Pictures paired with source code:
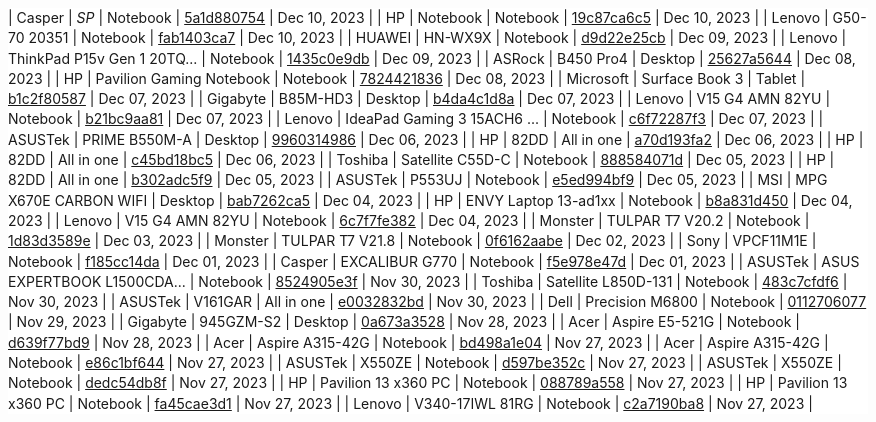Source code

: | Casper        | *SP*                        | Notebook    | [5a1d880754](https://linux-hardware.org/?probe=5a1d880754) | Dec 10, 2023 |
| HP            | Notebook                    | Notebook    | [19c87ca6c5](https://linux-hardware.org/?probe=19c87ca6c5) | Dec 10, 2023 |
| Lenovo        | G50-70 20351                | Notebook    | [fab1403ca7](https://linux-hardware.org/?probe=fab1403ca7) | Dec 10, 2023 |
| HUAWEI        | HN-WX9X                     | Notebook    | [d9d22e25cb](https://linux-hardware.org/?probe=d9d22e25cb) | Dec 09, 2023 |
| Lenovo        | ThinkPad P15v Gen 1 20TQ... | Notebook    | [1435c0e9db](https://linux-hardware.org/?probe=1435c0e9db) | Dec 09, 2023 |
| ASRock        | B450 Pro4                   | Desktop     | [25627a5644](https://linux-hardware.org/?probe=25627a5644) | Dec 08, 2023 |
| HP            | Pavilion Gaming Notebook    | Notebook    | [7824421836](https://linux-hardware.org/?probe=7824421836) | Dec 08, 2023 |
| Microsoft     | Surface Book 3              | Tablet      | [b1c2f80587](https://linux-hardware.org/?probe=b1c2f80587) | Dec 07, 2023 |
| Gigabyte      | B85M-HD3                    | Desktop     | [b4da4c1d8a](https://linux-hardware.org/?probe=b4da4c1d8a) | Dec 07, 2023 |
| Lenovo        | V15 G4 AMN 82YU             | Notebook    | [b21bc9aa81](https://linux-hardware.org/?probe=b21bc9aa81) | Dec 07, 2023 |
| Lenovo        | IdeaPad Gaming 3 15ACH6 ... | Notebook    | [c6f72287f3](https://linux-hardware.org/?probe=c6f72287f3) | Dec 07, 2023 |
| ASUSTek       | PRIME B550M-A               | Desktop     | [9960314986](https://linux-hardware.org/?probe=9960314986) | Dec 06, 2023 |
| HP            | 82DD                        | All in one  | [a70d193fa2](https://linux-hardware.org/?probe=a70d193fa2) | Dec 06, 2023 |
| HP            | 82DD                        | All in one  | [c45bd18bc5](https://linux-hardware.org/?probe=c45bd18bc5) | Dec 06, 2023 |
| Toshiba       | Satellite C55D-C            | Notebook    | [888584071d](https://linux-hardware.org/?probe=888584071d) | Dec 05, 2023 |
| HP            | 82DD                        | All in one  | [b302adc5f9](https://linux-hardware.org/?probe=b302adc5f9) | Dec 05, 2023 |
| ASUSTek       | P553UJ                      | Notebook    | [e5ed994bf9](https://linux-hardware.org/?probe=e5ed994bf9) | Dec 05, 2023 |
| MSI           | MPG X670E CARBON WIFI       | Desktop     | [bab7262ca5](https://linux-hardware.org/?probe=bab7262ca5) | Dec 04, 2023 |
| HP            | ENVY Laptop 13-ad1xx        | Notebook    | [b8a831d450](https://linux-hardware.org/?probe=b8a831d450) | Dec 04, 2023 |
| Lenovo        | V15 G4 AMN 82YU             | Notebook    | [6c7f7fe382](https://linux-hardware.org/?probe=6c7f7fe382) | Dec 04, 2023 |
| Monster       | TULPAR T7 V20.2             | Notebook    | [1d83d3589e](https://linux-hardware.org/?probe=1d83d3589e) | Dec 03, 2023 |
| Monster       | TULPAR T7 V21.8             | Notebook    | [0f6162aabe](https://linux-hardware.org/?probe=0f6162aabe) | Dec 02, 2023 |
| Sony          | VPCF11M1E                   | Notebook    | [f185cc14da](https://linux-hardware.org/?probe=f185cc14da) | Dec 01, 2023 |
| Casper        | EXCALIBUR G770              | Notebook    | [f5e978e47d](https://linux-hardware.org/?probe=f5e978e47d) | Dec 01, 2023 |
| ASUSTek       | ASUS EXPERTBOOK L1500CDA... | Notebook    | [8524905e3f](https://linux-hardware.org/?probe=8524905e3f) | Nov 30, 2023 |
| Toshiba       | Satellite L850D-131         | Notebook    | [483c7cfdf6](https://linux-hardware.org/?probe=483c7cfdf6) | Nov 30, 2023 |
| ASUSTek       | V161GAR                     | All in one  | [e0032832bd](https://linux-hardware.org/?probe=e0032832bd) | Nov 30, 2023 |
| Dell          | Precision M6800             | Notebook    | [0112706077](https://linux-hardware.org/?probe=0112706077) | Nov 29, 2023 |
| Gigabyte      | 945GZM-S2                   | Desktop     | [0a673a3528](https://linux-hardware.org/?probe=0a673a3528) | Nov 28, 2023 |
| Acer          | Aspire E5-521G              | Notebook    | [d639f77bd9](https://linux-hardware.org/?probe=d639f77bd9) | Nov 28, 2023 |
| Acer          | Aspire A315-42G             | Notebook    | [bd498a1e04](https://linux-hardware.org/?probe=bd498a1e04) | Nov 27, 2023 |
| Acer          | Aspire A315-42G             | Notebook    | [e86c1bf644](https://linux-hardware.org/?probe=e86c1bf644) | Nov 27, 2023 |
| ASUSTek       | X550ZE                      | Notebook    | [d597be352c](https://linux-hardware.org/?probe=d597be352c) | Nov 27, 2023 |
| ASUSTek       | X550ZE                      | Notebook    | [dedc54db8f](https://linux-hardware.org/?probe=dedc54db8f) | Nov 27, 2023 |
| HP            | Pavilion 13 x360 PC         | Notebook    | [088789a558](https://linux-hardware.org/?probe=088789a558) | Nov 27, 2023 |
| HP            | Pavilion 13 x360 PC         | Notebook    | [fa45cae3d1](https://linux-hardware.org/?probe=fa45cae3d1) | Nov 27, 2023 |
| Lenovo        | V340-17IWL 81RG             | Notebook    | [c2a7190ba8](https://linux-hardware.org/?probe=c2a7190ba8) | Nov 27, 2023 |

● **WORK INSTRUCTION**
The pictures stay out; copy the rest of the data word for word.

● **SOLUTION BELOW**
Source code

: | Casper        | *SP*                        | Notebook    | [5a1d880754](https://linux-hardware.org/?probe=5a1d880754) | Dec 10, 2023 |
| HP            | Notebook                    | Notebook    | [19c87ca6c5](https://linux-hardware.org/?probe=19c87ca6c5) | Dec 10, 2023 |
| Lenovo        | G50-70 20351                | Notebook    | [fab1403ca7](https://linux-hardware.org/?probe=fab1403ca7) | Dec 10, 2023 |
| HUAWEI        | HN-WX9X                     | Notebook    | [d9d22e25cb](https://linux-hardware.org/?probe=d9d22e25cb) | Dec 09, 2023 |
| Lenovo        | ThinkPad P15v Gen 1 20TQ... | Notebook    | [1435c0e9db](https://linux-hardware.org/?probe=1435c0e9db) | Dec 09, 2023 |
| ASRock        | B450 Pro4                   | Desktop     | [25627a5644](https://linux-hardware.org/?probe=25627a5644) | Dec 08, 2023 |
| HP            | Pavilion Gaming Notebook    | Notebook    | [7824421836](https://linux-hardware.org/?probe=7824421836) | Dec 08, 2023 |
| Microsoft     | Surface Book 3              | Tablet      | [b1c2f80587](https://linux-hardware.org/?probe=b1c2f80587) | Dec 07, 2023 |
| Gigabyte      | B85M-HD3                    | Desktop     | [b4da4c1d8a](https://linux-hardware.org/?probe=b4da4c1d8a) | Dec 07, 2023 |
| Lenovo        | V15 G4 AMN 82YU             | Notebook    | [b21bc9aa81](https://linux-hardware.org/?probe=b21bc9aa81) | Dec 07, 2023 |
| Lenovo        | IdeaPad Gaming 3 15ACH6 ... | Notebook    | [c6f72287f3](https://linux-hardware.org/?probe=c6f72287f3) | Dec 07, 2023 |
| ASUSTek       | PRIME B550M-A               | Desktop     | [9960314986](https://linux-hardware.org/?probe=9960314986) | Dec 06, 2023 |
| HP            | 82DD                        | All in one  | [a70d193fa2](https://linux-hardware.org/?probe=a70d193fa2) | Dec 06, 2023 |
| HP            | 82DD                        | All in one  | [c45bd18bc5](https://linux-hardware.org/?probe=c45bd18bc5) | Dec 06, 2023 |
| Toshiba       | Satellite C55D-C            | Notebook    | [888584071d](https://linux-hardware.org/?probe=888584071d) | Dec 05, 2023 |
| HP            | 82DD                        | All in one  | [b302adc5f9](https://linux-hardware.org/?probe=b302adc5f9) | Dec 05, 2023 |
| ASUSTek       | P553UJ                      | Notebook    | [e5ed994bf9](https://linux-hardware.org/?probe=e5ed994bf9) | Dec 05, 2023 |
| MSI           | MPG X670E CARBON WIFI       | Desktop     | [bab7262ca5](https://linux-hardware.org/?probe=bab7262ca5) | Dec 04, 2023 |
| HP            | ENVY Laptop 13-ad1xx        | Notebook    | [b8a831d450](https://linux-hardware.org/?probe=b8a831d450) | Dec 04, 2023 |
| Lenovo        | V15 G4 AMN 82YU             | Notebook    | [6c7f7fe382](https://linux-hardware.org/?probe=6c7f7fe382) | Dec 04, 2023 |
| Monster       | TULPAR T7 V20.2             | Notebook    | [1d83d3589e](https://linux-hardware.org/?probe=1d83d3589e) | Dec 03, 2023 |
| Monster       | TULPAR T7 V21.8             | Notebook    | [0f6162aabe](https://linux-hardware.org/?probe=0f6162aabe) | Dec 02, 2023 |
| Sony          | VPCF11M1E                   | Notebook    | [f185cc14da](https://linux-hardware.org/?probe=f185cc14da) | Dec 01, 2023 |
| Casper        | EXCALIBUR G770              | Notebook    | [f5e978e47d](https://linux-hardware.org/?probe=f5e978e47d) | Dec 01, 2023 |
| ASUSTek       | ASUS EXPERTBOOK L1500CDA... | Notebook    | [8524905e3f](https://linux-hardware.org/?probe=8524905e3f) | Nov 30, 2023 |
| Toshiba       | Satellite L850D-131         | Notebook    | [483c7cfdf6](https://linux-hardware.org/?probe=483c7cfdf6) | Nov 30, 2023 |
| ASUSTek       | V161GAR                     | All in one  | [e0032832bd](https://linux-hardware.org/?probe=e0032832bd) | Nov 30, 2023 |
| Dell          | Precision M6800             | Notebook    | [0112706077](https://linux-hardware.org/?probe=0112706077) | Nov 29, 2023 |
| Gigabyte      | 945GZM-S2                   | Desktop     | [0a673a3528](https://linux-hardware.org/?probe=0a673a3528) | Nov 28, 2023 |
| Acer          | Aspire E5-521G              | Notebook    | [d639f77bd9](https://linux-hardware.org/?probe=d639f77bd9) | Nov 28, 2023 |
| Acer          | Aspire A315-42G             | Notebook    | [bd498a1e04](https://linux-hardware.org/?probe=bd498a1e04) | Nov 27, 2023 |
| Acer          | Aspire A315-42G             | Notebook    | [e86c1bf644](https://linux-hardware.org/?probe=e86c1bf644) | Nov 27, 2023 |
| ASUSTek       | X550ZE                      | Notebook    | [d597be352c](https://linux-hardware.org/?probe=d597be352c) | Nov 27, 2023 |
| ASUSTek       | X550ZE                      | Notebook    | [dedc54db8f](https://linux-hardware.org/?probe=dedc54db8f) | Nov 27, 2023 |
| HP            | Pavilion 13 x360 PC         | Notebook    | [088789a558](https://linux-hardware.org/?probe=088789a558) | Nov 27, 2023 |
| HP            | Pavilion 13 x360 PC         | Notebook    | [fa45cae3d1](https://linux-hardware.org/?probe=fa45cae3d1) | Nov 27, 2023 |
| Lenovo        | V340-17IWL 81RG             | Notebook    | [c2a7190ba8](https://linux-hardware.org/?probe=c2a7190ba8) | Nov 27, 2023 |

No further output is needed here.